> _WHAT YOU WILL DO_
Each line below from the "nose: (298, 364)" line through the "left hip: (321, 334)" line, those two included, must be restated word for word; the pictures must not be.

(Stored items)
┌──

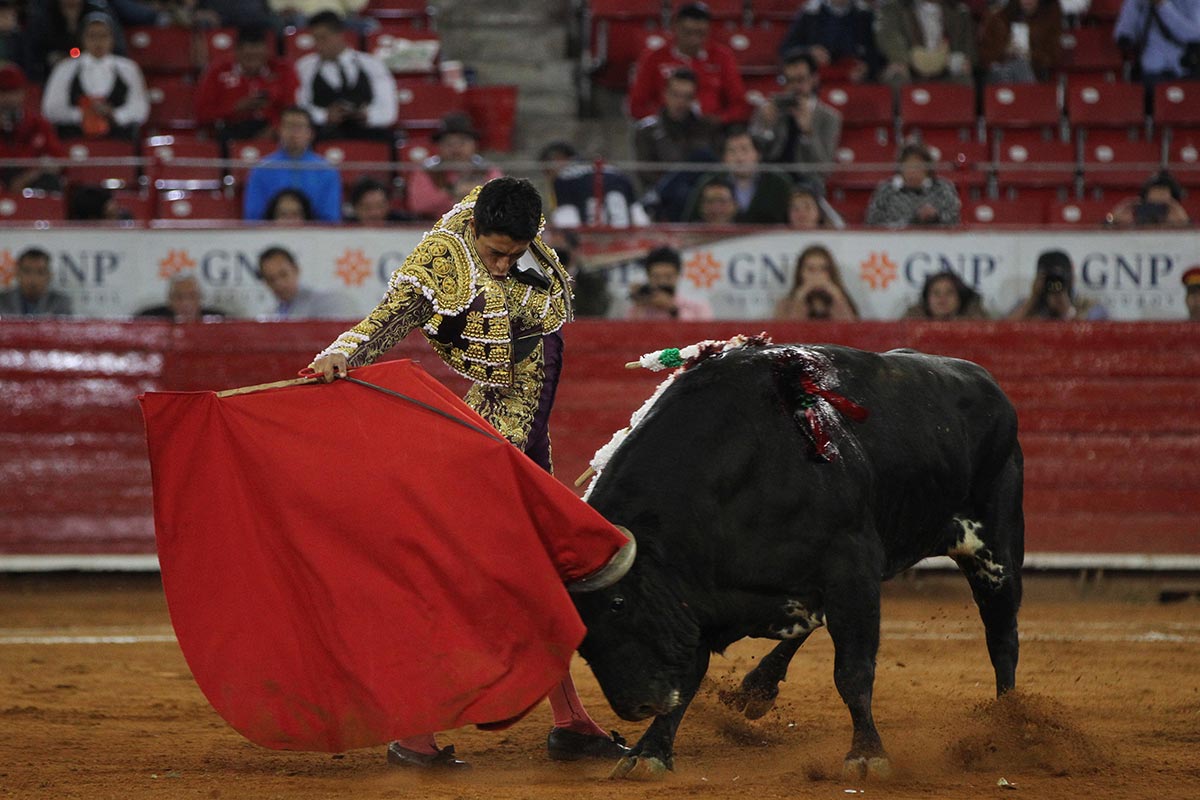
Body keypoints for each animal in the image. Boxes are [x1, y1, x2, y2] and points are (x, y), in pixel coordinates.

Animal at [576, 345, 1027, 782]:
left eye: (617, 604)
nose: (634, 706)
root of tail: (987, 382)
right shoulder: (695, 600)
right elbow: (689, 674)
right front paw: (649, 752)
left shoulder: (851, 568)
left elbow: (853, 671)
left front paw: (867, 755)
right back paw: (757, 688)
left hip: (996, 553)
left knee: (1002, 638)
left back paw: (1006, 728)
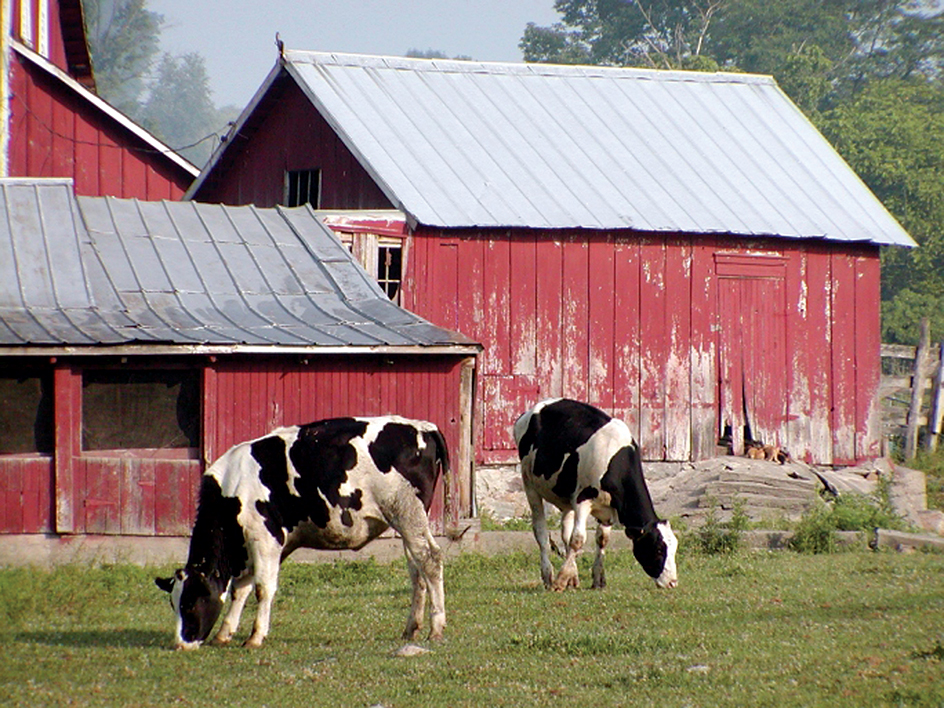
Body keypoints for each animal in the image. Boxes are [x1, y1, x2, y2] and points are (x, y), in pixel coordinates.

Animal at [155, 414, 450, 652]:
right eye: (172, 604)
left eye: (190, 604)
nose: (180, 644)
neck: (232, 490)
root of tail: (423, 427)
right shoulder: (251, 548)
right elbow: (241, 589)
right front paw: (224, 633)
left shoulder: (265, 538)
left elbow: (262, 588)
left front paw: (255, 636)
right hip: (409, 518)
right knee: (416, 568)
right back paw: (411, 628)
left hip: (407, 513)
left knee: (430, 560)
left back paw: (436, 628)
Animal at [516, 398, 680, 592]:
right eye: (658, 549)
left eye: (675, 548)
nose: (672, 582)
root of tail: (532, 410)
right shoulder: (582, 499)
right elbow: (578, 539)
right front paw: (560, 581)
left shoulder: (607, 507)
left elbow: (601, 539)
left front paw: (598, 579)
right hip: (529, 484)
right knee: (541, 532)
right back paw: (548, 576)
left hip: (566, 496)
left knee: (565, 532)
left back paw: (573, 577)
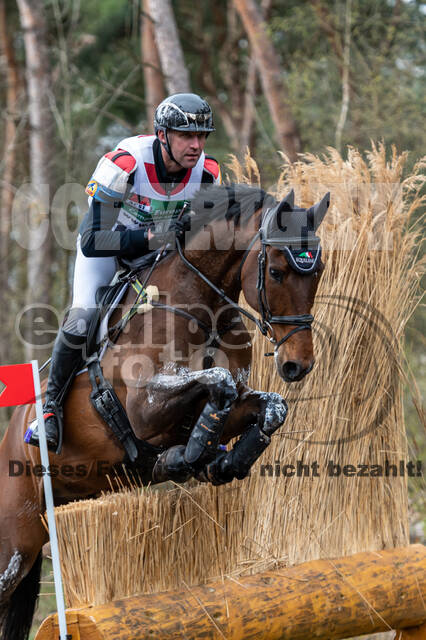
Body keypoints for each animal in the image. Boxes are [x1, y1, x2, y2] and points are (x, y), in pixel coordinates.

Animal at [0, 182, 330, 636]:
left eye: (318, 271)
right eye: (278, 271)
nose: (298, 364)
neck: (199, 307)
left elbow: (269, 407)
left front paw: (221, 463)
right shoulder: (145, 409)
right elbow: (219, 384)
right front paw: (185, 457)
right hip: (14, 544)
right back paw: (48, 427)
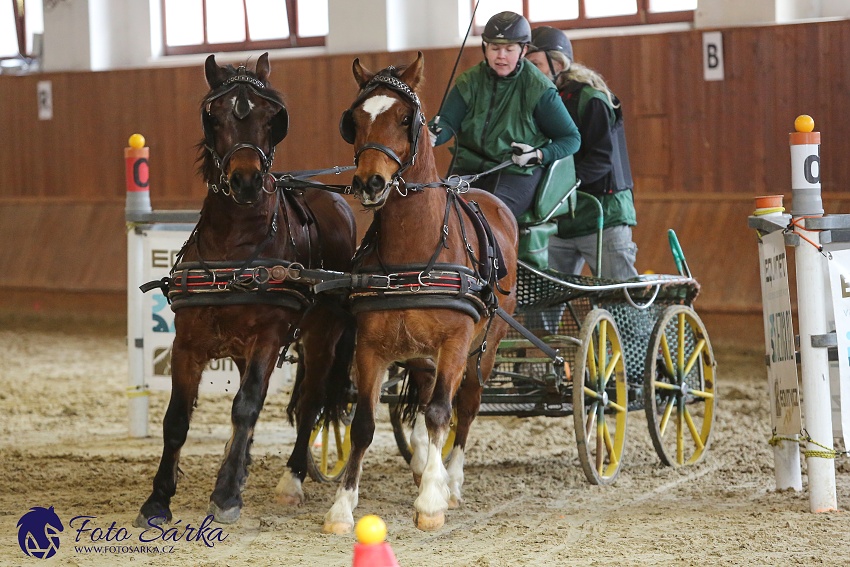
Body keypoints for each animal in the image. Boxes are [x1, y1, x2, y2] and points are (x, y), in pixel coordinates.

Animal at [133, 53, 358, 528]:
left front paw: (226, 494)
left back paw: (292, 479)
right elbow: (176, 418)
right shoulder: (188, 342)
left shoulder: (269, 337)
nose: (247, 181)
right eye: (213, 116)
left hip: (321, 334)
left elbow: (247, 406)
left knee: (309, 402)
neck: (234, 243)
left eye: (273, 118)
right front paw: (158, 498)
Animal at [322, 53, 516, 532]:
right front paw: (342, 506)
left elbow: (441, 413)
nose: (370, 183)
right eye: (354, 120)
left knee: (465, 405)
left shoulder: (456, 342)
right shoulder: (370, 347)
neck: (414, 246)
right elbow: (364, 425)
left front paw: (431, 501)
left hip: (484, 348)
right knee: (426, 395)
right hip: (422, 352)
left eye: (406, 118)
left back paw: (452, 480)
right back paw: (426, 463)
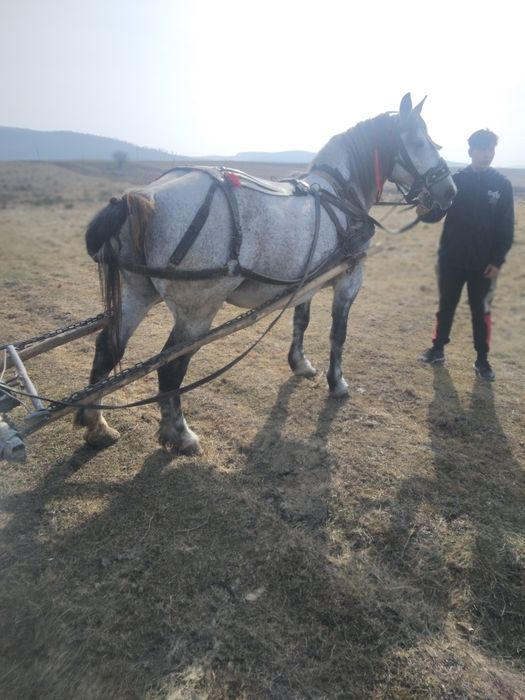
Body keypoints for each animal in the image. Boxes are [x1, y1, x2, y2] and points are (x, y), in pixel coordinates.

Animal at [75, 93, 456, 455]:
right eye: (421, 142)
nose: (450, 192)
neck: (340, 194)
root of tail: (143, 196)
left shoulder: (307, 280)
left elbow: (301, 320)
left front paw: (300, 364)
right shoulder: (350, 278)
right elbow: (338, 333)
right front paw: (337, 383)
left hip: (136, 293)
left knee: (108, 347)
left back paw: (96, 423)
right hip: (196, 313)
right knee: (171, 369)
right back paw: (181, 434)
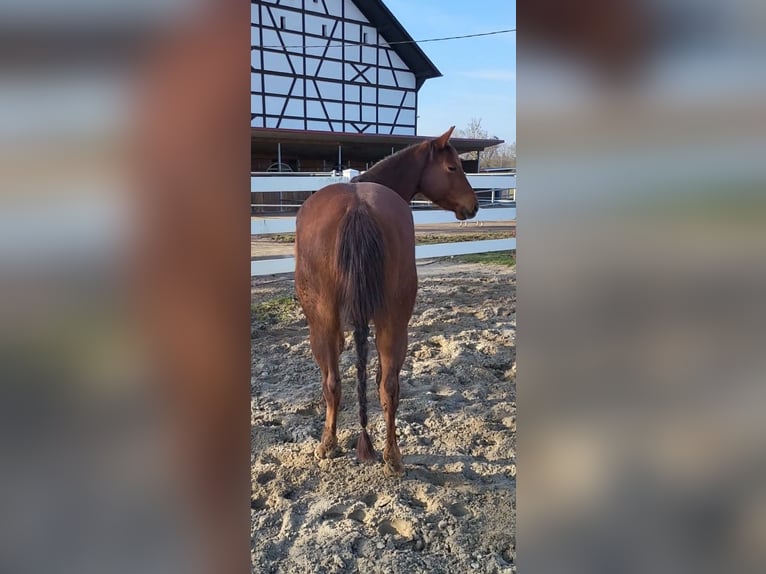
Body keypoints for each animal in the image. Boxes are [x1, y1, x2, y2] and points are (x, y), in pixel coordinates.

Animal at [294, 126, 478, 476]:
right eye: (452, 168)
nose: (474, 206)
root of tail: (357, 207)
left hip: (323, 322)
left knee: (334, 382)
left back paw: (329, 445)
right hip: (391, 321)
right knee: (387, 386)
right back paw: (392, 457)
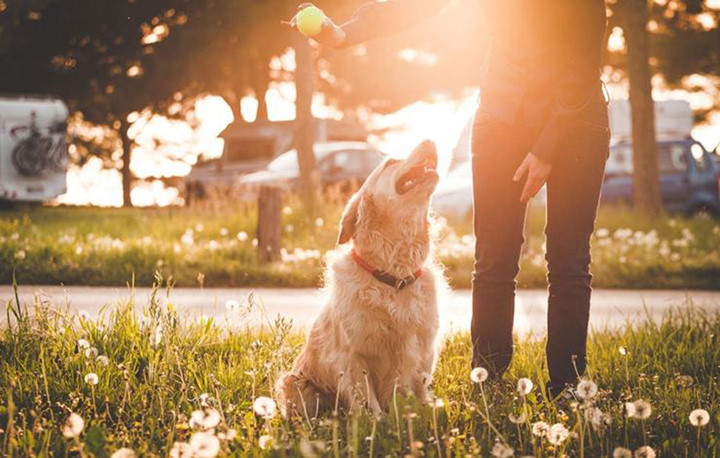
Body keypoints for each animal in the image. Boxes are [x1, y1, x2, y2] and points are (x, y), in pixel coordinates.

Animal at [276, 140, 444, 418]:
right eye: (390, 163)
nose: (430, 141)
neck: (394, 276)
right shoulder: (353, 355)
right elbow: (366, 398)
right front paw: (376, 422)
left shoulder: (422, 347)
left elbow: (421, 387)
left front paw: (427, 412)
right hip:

└──

> _TASK RESPONSE_
nose: (298, 364)
neck: (199, 307)
left elbow: (269, 407)
left front paw: (221, 463)
right shoulder: (145, 409)
right elbow: (219, 384)
right front paw: (185, 457)
right hip: (14, 544)
right back paw: (48, 427)
Body keypoints for each animal in the image. Boxes are [x1, y1, x2, y2] and points are (x, y), in pixel coordinates.

Animal at [133, 53, 358, 528]:
left front paw: (226, 494)
left back paw: (292, 479)
right elbow: (176, 418)
right shoulder: (188, 342)
left shoulder: (269, 337)
nose: (247, 181)
right eye: (213, 116)
left hip: (321, 334)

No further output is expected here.